====== Passage shown

There's something eminently appealing about the way Renee Zellweger's circa 1953 New York City socialite dispenses with her philandering husband in the lovely little bit of nostalgia that is "My One and Only."
She tosses some clothes in a suitcase, pushes the other woman out the door just for good measure, cleans out the safety deposit box, pulls her sons out of prep school, as soon as she can figure out which one they're attending these days, and sets off on a grand adventure nestled in the cushy leather of a baby blue Coupe deVille.
No tears for Zellweger's Ann Devereaux, and not a hair in that perfect blond bob out of place, at least not yet.
Ann may not be the nurturing kind, but she's got a mother's instinct for self-preservation and she's determined to find a suitable replacement for her ex, a big-band leader smoothly played by Kevin Bacon, before the money runs out. That she's many years beyond her courting prime hasn't quite registered yet.

============

▶ **Request**
In the movie review, list in order each thing Ann does as she leaves her husband. The material that comes next has no connection to the movie review.

====== Records shown

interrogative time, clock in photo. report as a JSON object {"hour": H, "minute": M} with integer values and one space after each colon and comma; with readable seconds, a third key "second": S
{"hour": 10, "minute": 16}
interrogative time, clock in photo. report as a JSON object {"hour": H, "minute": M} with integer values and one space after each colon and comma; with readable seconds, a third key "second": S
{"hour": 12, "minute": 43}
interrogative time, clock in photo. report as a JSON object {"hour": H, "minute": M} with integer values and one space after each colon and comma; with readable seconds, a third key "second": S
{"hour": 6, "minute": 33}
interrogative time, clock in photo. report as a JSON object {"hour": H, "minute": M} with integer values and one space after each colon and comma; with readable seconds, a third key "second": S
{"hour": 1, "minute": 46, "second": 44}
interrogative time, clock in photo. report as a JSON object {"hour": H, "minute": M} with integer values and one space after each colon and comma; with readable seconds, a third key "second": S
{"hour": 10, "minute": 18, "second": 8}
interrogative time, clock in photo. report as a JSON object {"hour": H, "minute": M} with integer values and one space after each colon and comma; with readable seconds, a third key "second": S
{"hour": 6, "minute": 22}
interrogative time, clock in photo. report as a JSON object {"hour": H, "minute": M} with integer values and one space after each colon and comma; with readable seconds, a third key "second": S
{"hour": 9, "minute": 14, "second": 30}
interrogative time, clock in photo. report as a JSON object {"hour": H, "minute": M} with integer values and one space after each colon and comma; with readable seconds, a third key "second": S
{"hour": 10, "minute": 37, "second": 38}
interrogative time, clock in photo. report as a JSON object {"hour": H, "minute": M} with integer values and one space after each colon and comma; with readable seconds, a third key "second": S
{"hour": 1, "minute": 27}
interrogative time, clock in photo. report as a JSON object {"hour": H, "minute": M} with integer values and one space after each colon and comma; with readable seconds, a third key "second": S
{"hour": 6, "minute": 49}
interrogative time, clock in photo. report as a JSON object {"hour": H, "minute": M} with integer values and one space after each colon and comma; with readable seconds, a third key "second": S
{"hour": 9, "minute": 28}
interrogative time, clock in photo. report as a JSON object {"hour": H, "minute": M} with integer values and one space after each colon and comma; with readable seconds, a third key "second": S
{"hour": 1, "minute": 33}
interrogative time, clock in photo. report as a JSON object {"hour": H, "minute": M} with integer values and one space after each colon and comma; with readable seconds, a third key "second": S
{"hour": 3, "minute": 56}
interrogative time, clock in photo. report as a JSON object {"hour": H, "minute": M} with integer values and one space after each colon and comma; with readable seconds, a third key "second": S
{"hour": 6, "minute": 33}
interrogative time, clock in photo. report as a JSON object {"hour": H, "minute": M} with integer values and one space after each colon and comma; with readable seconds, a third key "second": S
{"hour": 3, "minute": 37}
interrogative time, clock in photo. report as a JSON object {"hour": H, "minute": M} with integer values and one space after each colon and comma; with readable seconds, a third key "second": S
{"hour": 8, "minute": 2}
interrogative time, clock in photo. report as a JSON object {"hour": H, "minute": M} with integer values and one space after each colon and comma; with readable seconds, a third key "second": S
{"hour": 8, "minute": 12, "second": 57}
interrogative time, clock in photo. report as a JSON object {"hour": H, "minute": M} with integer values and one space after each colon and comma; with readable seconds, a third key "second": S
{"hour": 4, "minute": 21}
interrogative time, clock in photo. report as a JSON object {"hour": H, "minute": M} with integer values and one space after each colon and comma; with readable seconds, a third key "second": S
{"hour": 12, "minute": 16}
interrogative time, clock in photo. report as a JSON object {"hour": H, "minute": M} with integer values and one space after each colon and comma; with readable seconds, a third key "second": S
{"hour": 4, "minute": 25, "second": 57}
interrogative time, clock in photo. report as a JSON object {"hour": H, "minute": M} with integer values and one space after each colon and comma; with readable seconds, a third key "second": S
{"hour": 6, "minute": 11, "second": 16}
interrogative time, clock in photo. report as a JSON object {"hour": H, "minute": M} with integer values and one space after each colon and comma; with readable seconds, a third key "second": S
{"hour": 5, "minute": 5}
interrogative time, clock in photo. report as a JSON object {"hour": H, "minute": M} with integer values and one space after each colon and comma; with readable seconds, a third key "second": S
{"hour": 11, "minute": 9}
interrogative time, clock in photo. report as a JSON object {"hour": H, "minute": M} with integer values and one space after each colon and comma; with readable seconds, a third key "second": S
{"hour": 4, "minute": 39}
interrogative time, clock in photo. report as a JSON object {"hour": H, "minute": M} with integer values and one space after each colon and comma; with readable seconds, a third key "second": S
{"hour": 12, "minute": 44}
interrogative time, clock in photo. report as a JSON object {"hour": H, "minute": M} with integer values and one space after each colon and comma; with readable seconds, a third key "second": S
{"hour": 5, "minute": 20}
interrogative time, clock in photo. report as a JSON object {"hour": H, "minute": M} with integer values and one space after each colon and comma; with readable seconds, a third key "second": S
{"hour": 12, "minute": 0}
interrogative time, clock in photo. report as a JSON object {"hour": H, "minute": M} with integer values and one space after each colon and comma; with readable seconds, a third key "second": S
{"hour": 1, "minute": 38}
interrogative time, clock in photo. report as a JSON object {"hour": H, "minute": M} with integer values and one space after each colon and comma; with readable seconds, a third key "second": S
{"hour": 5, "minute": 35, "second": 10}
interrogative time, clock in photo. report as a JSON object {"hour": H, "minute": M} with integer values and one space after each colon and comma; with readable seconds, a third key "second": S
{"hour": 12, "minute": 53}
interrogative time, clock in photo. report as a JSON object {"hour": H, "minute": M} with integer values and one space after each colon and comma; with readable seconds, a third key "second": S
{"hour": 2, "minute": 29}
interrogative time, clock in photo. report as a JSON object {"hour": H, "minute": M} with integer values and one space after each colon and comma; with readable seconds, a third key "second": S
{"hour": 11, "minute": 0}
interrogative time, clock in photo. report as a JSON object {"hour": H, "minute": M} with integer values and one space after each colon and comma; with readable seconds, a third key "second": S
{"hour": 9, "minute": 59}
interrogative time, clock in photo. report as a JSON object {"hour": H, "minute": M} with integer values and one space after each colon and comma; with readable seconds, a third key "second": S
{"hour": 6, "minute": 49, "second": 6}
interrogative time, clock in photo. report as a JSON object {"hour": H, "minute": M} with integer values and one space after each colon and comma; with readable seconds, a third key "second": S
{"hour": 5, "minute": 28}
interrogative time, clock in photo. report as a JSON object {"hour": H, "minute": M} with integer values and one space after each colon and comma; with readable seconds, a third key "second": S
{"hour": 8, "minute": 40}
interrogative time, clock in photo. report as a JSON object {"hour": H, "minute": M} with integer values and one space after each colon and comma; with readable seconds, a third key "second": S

============

▶ **Answer for this exercise**
1. Tosses some clothes in a suitcase
2. Pushes the other woman out the door
3. Cleans out the safety deposit box
4. Pulls her sons out of prep school
5. Sets off on a grand adventure in a baby blue Coupe deVille